University of Florida Health has been chosen as one of 45 institutions in the U.S. and Canada to take part in a study to determine if patients with traumatic brain injury might have better outcomes through the measurement of brain oxygenation to guide their treatment.
The study will be the first conducted at UF Health under a provision of federal regulation called “exception from informed consent,” or EFIC. This is necessary, researchers said, because a head injury is a life-threatening condition requiring immediate treatment. So, some patients will be enrolled without consent if a family member or other representative is not readily available.
Traumatic brain injury, or TBI, is a leading cause of death and disability worldwide. Each year, about 3.5 million Americans sustain a TBI, leading to about 50,000 deaths. Scientists have struggled for decades to design new and better TBI treatments.
The Brain Oxygen Optimization in Severe TBI Phase 3 trial, or BOOST3, will study differences in patient outcomes after two types of intensive treatment of TBI. The $32 million multiyear study is funded by the National Institutes of Health.
In this study, one group of subjects will have their treatment guided by intracranial pressure management, or ICP. The other group will have their treatment guided by ICP and cerebral oxygenation management. Both approaches are currently practiced in the United States. However, it is not known which works best.
In cerebral oxygenation management, physicians use a variety of methods to increase oxygen levels in brain tissue, which might include the manipulation of mean arterial or central venous pressure.
In BOOST3, patients will be randomly separated equally in the two study groups over the initial five days of ICU care. Patient outcomes will be assessed at six months. The study is expected to enroll more than 1,000 patients nationally, ages 14 or older, over five years. UF Health anticipates approximately one local patient per month will meet criteria for inclusion in the study.
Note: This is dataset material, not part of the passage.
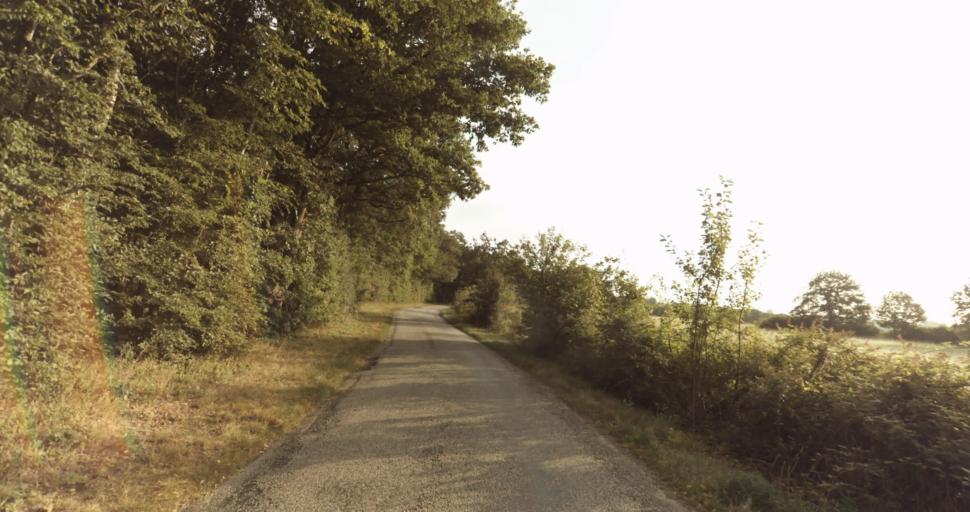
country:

These criteria include a blunt closed head injury with severe brain damage.
“We need to identify improved methods to treat people after a severe TBI,” said Lisa Merck, M.D., M.P.H., an associate professor in the UF College of Medicine’s department of emergency medicine and the vice chair of research. “The theory behind BOOST3 is to determine if maximizing cerebral oxygenation and controlling intracranial pressure together improves patient outcomes.”
Preliminary research has suggested monitoring intracranial pressure, or brain swelling, and oxygenation together might be a more effective treatment. Many hospital systems, including UF Health, have equipment to monitor brain oxygenation along with ICP, and some physicians already use it when treating TBI, Merck said.
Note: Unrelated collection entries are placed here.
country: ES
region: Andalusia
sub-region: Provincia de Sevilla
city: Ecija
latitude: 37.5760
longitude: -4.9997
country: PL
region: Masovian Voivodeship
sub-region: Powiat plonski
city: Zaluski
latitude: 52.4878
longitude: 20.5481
“This study is considered to be no more than minimal risk, as both therapies are used at academic medical centers nationally,” Merck said. “Likewise, the monitoring devices have been FDA-approved for many years and are currently used across the country. But there has not yet been a clinical trial documenting that one method or the other improves patient outcomes.”
EFIC, which is found under 50.24 of the code of federal regulations, is an important tool in emergency medicine research nationally, Merck said. EFIC can only be used for certain studies that meet federal guidelines. Because head injury is a life-threatening condition requiring immediate treatment, some patients will be enrolled without consent if a family member or other representative is not available. Every attempt will be made to locate family before enrollment to allow them to decide about the patient’s participation in the study. If no one is available, the patient will be enrolled in this BOOST3 study under the EFIC process.
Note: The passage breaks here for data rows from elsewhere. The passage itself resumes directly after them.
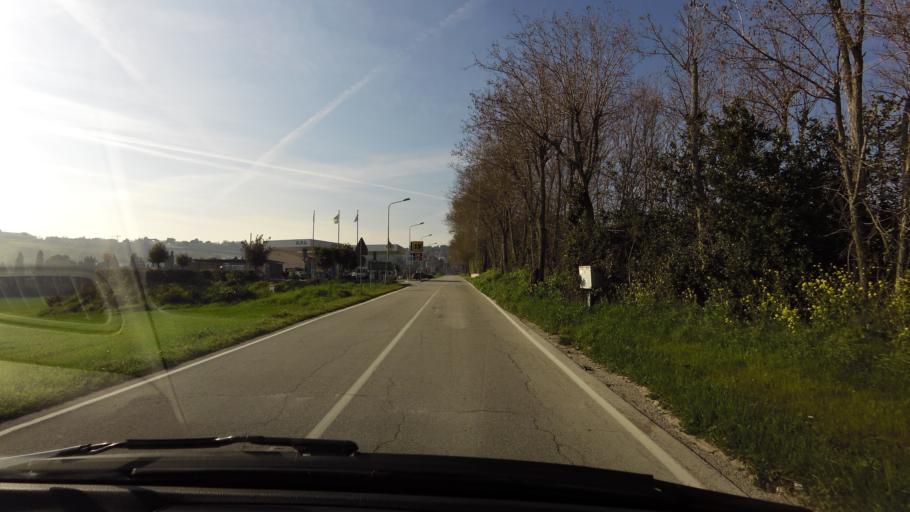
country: IT
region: The Marches
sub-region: Provincia di Ancona
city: Marcelli
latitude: 43.4979
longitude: 13.6201
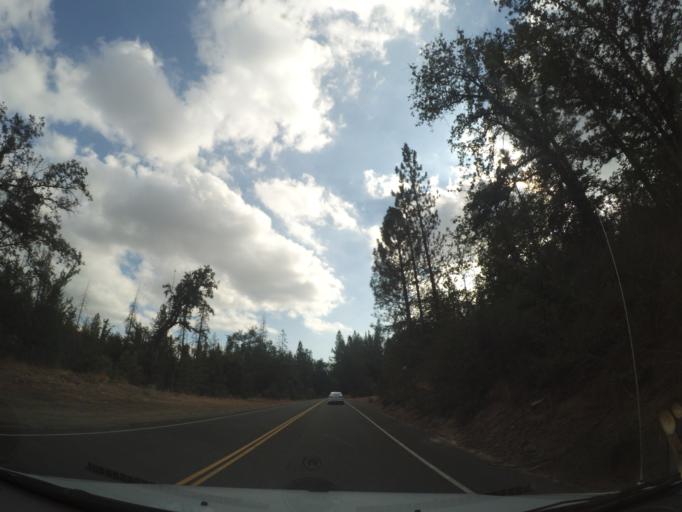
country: US
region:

Under EFIC, “We will ask for informed consent from a patient’s loved one to be enrolled or continue participation in the trial, or to withdraw, at the earliest possible time,” Merck said.
The researchers’ first step: All human research is reviewed and approved by what is called an Institutional Review Board, or IRB, which is a group of scientists, non-scientists, and community members. The researchers submit their research to the IRB. For studies involving EFIC, the researchers submit a plan to the IRB outlining how they will inform the community about what they are doing.
“The community has to be aware that there is an ongoing clinical trial nationally and locally,” Merck said. “They must know that we are hoping to improve care for patients after a severe TBI, who are unable to provide consent themselves.”
To that end, the national BOOST3 team is holding community forums and focus groups, from Florida to California. At UF, these educational groups will take place in local communities over the next few months and are designed to provide information about the trial and the importance of emergency research efforts, Merck said. This community feedback is then provided to the IRB to make a final decision on approval.
An individual can choose to opt out of the BOOST3 study by requesting from study leadership a medical alert bracelet with the words “BOOST3 Declined.” Wearing the bracelet during the duration of this five-year trial will allow someone to opt out of the study enrollment, in the event they suffer a severe TBI and are unconscious, according to BOOST3 guidelines.
BOOST3 is part of The Strategies to Innovate Emergency Care Clinical Trials Network, or SIREN network. This National Institutes of Health-funded network seeks to improve outcomes of patients with neurologic, cardiac, respiratory, hematologic and trauma emergencies by identifying effective treatments administered in the earliest stages of critical care. The UF College of Medicine’s department of emergency medicine is a hub for research within the SIREN network.